## Requirement
For this exercise, restate every line below word for word and drop the images.

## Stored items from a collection
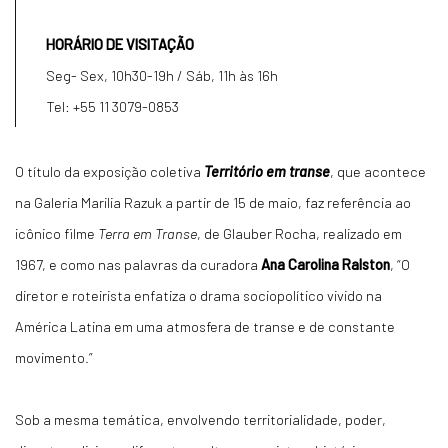
HORÁRIO DE VISITAÇÃO
Seg- Sex, 10h30-19h / Sáb, 11h às 16h
Tel: +55 11 3079-0853
O título da exposição coletiva
Território em transe
, que acontece
na Galeria Marilia Razuk a partir de 15 de maio, faz referência ao
icônico filme
Terra em Transe
, de Glauber Rocha, realizado em
1967, e como nas palavras da curadora
Ana Carolina Ralston
, “O
diretor e roteirista enfatiza o drama sociopolítico vivido na
América Latina em uma atmosfera de transe e de constante
movimento.”
Sob a mesma temática, envolvendo territorialidade, poder,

## Solution below
HORÁRIO DE VISITAÇÃO
Seg- Sex, 10h30-19h / Sáb, 11h às 16h
Tel: +55 11 3079-0853
O título da exposição coletiva
Território em transe
, que acontece
na Galeria Marilia Razuk a partir de 15 de maio, faz referência ao
icônico filme
Terra em Transe
, de Glauber Rocha, realizado em
1967, e como nas palavras da curadora
Ana Carolina Ralston
, “O
diretor e roteirista enfatiza o drama sociopolítico vivido na
América Latina em uma atmosfera de transe e de constante
movimento.”
Sob a mesma temática, envolvendo territorialidade, poder,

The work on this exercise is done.